Problem details: Once "index mcp: (1133, 851)" turns up in a line below, reproduce that line and those after it exactly, stopping after the line with "thumb cmc: (840, 869)"; leave pictures out.

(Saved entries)
Start of Block

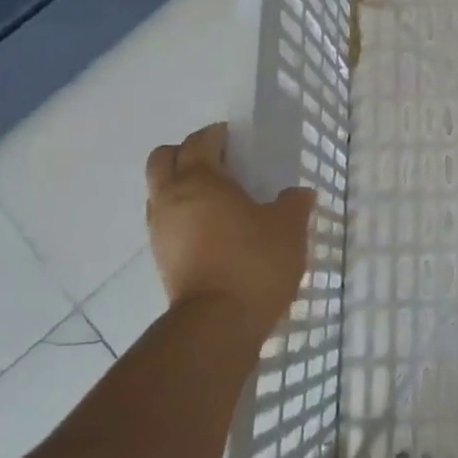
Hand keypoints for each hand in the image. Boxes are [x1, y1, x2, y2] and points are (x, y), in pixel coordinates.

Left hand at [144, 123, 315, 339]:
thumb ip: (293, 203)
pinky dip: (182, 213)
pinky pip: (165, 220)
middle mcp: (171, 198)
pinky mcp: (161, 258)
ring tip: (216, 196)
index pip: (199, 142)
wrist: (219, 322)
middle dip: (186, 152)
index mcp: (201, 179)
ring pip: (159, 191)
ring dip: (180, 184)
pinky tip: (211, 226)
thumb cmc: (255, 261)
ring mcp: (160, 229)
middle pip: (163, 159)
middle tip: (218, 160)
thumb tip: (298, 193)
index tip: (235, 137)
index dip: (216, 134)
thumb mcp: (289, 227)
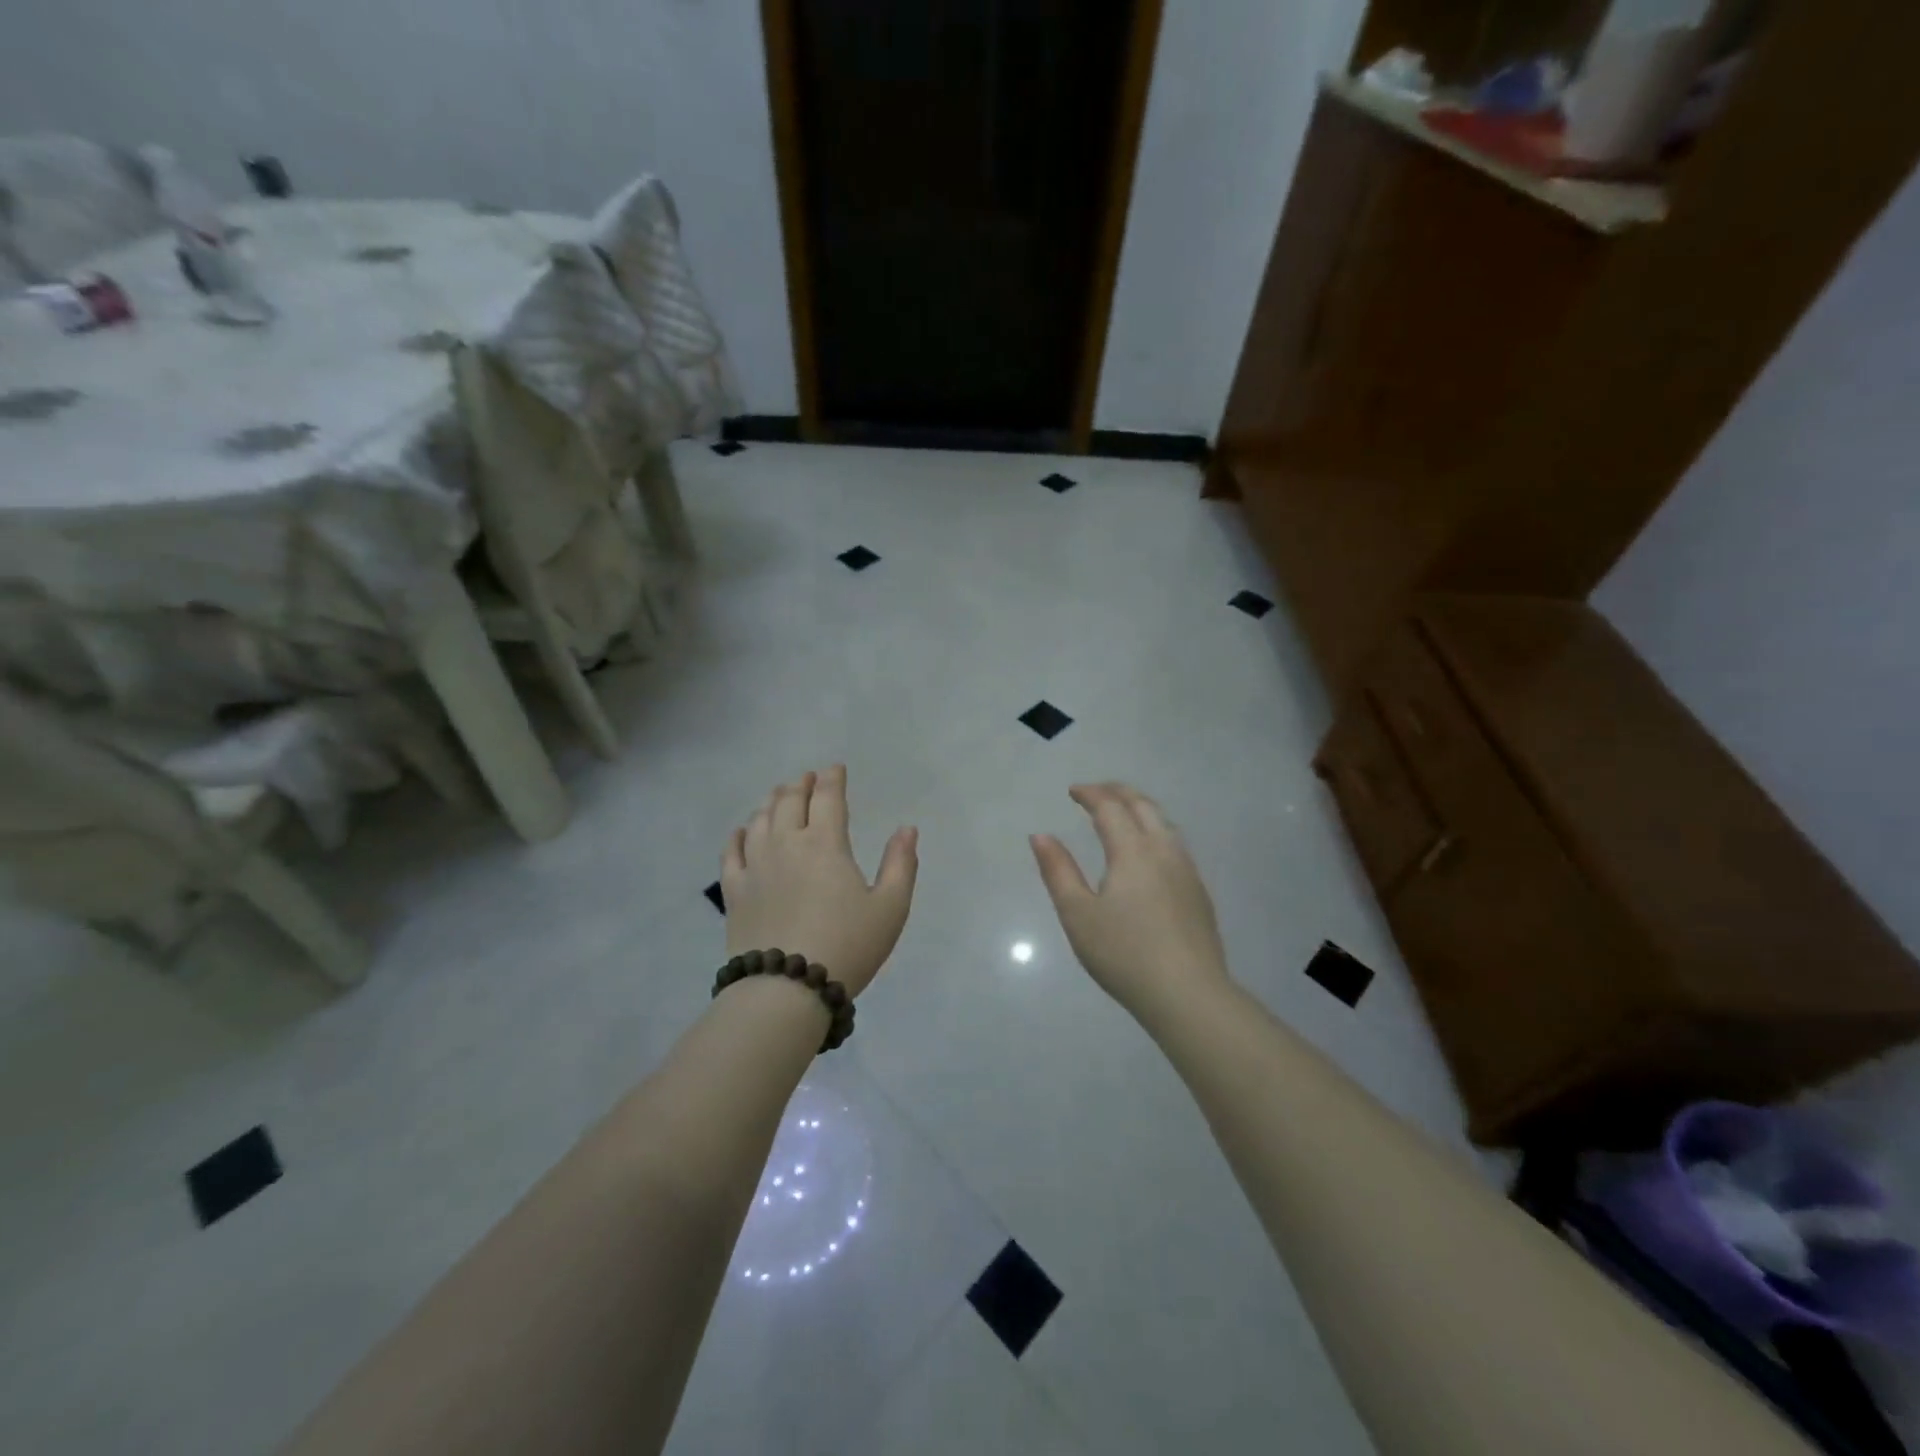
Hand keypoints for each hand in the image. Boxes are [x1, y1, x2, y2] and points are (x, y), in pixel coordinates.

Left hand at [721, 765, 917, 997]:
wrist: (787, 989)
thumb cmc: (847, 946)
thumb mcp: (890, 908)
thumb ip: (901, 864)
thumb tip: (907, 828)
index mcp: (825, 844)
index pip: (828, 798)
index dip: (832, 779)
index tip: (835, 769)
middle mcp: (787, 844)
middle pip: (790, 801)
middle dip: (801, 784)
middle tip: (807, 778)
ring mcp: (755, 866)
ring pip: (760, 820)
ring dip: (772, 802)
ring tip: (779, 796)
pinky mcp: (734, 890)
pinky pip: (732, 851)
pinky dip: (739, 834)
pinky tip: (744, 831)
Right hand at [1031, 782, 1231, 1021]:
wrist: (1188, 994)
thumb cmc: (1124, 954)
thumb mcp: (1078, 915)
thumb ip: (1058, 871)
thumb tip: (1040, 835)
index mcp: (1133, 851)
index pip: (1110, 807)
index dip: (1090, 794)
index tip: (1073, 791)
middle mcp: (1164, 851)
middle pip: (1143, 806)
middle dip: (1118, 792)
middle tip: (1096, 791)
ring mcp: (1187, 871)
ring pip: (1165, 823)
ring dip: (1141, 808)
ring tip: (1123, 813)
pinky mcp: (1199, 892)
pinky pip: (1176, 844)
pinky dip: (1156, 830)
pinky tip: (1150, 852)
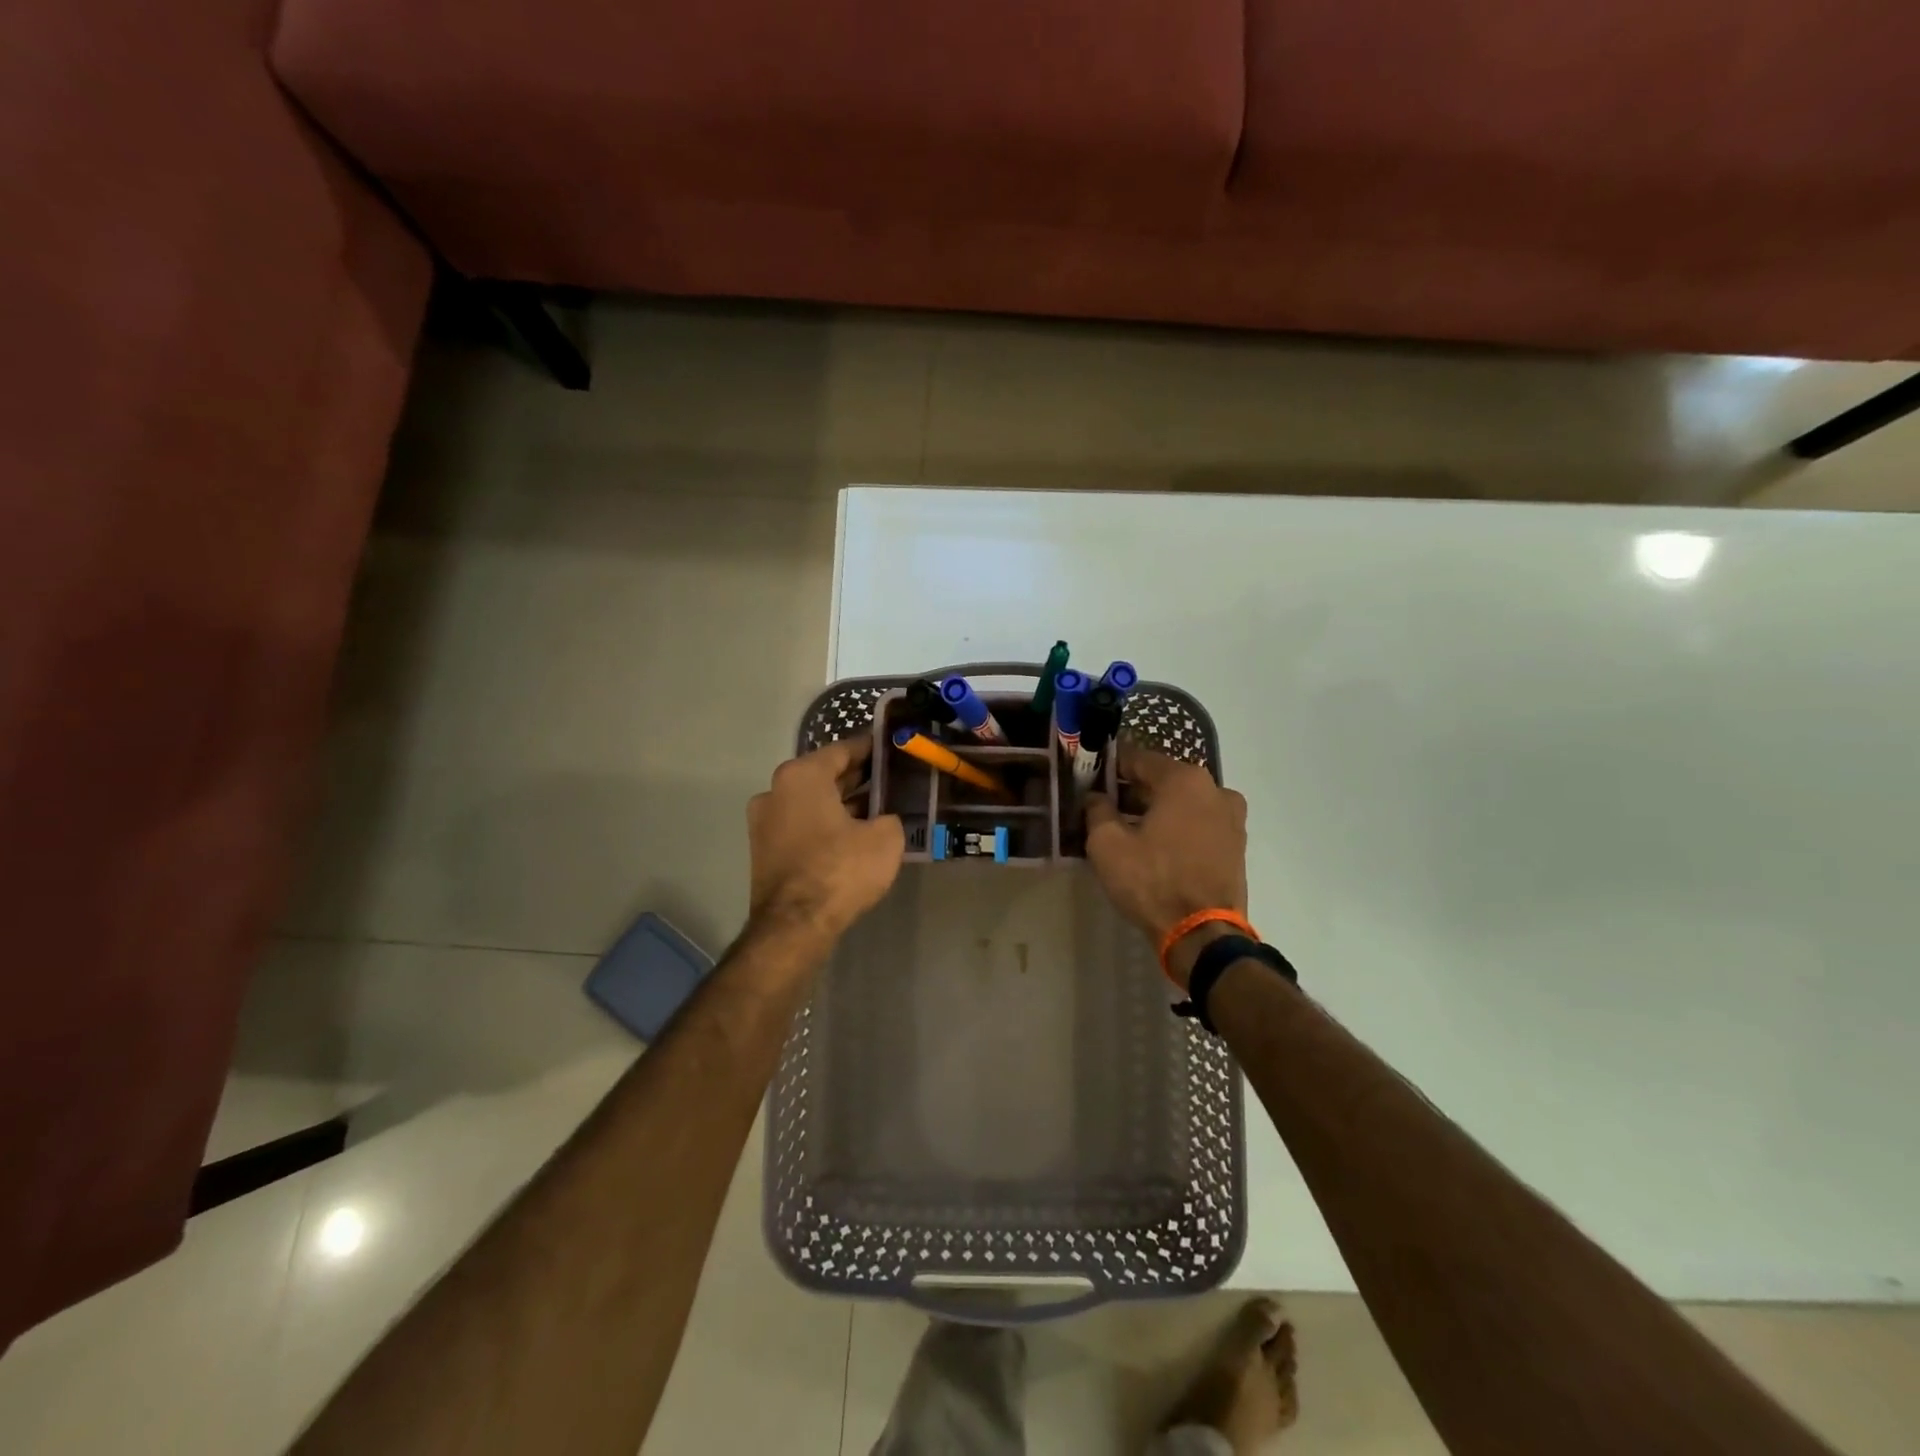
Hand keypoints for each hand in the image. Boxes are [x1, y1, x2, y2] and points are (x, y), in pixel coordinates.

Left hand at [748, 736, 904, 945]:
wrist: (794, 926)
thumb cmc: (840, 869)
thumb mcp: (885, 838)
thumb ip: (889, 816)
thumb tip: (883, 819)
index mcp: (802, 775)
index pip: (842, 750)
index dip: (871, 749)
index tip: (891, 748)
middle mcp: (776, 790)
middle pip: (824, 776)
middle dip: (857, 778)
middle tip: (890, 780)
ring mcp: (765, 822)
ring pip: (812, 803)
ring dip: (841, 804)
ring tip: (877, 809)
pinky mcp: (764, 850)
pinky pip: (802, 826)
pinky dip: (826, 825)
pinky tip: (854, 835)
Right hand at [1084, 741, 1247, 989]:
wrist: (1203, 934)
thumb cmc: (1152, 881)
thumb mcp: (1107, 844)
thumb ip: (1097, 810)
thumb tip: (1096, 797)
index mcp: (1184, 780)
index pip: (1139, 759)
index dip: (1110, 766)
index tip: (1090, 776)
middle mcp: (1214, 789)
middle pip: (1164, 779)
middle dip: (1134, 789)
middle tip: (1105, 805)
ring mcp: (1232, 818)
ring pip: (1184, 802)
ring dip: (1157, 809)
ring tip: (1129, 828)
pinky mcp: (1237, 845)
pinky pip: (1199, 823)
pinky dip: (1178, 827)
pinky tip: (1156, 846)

End of Block

Response area:
index mcp: (1133, 851)
index pip: (1110, 807)
index dip: (1090, 794)
index tip: (1073, 791)
middle mcp: (1164, 851)
middle pip: (1143, 806)
middle dip: (1118, 792)
middle tip: (1096, 791)
ring mcp: (1187, 871)
ring pip: (1165, 823)
ring dip: (1141, 808)
ring tip: (1123, 813)
pinky mcp: (1199, 892)
pinky pip: (1176, 844)
pinky dip: (1156, 830)
pinky tip: (1150, 852)
Hand keypoints for each hand in the image. Boxes are [x1, y1, x2, y2] and points are (x, y), in pixel coordinates.

Left hand at [748, 736, 904, 945]:
wrist: (794, 926)
thumb cmc: (840, 869)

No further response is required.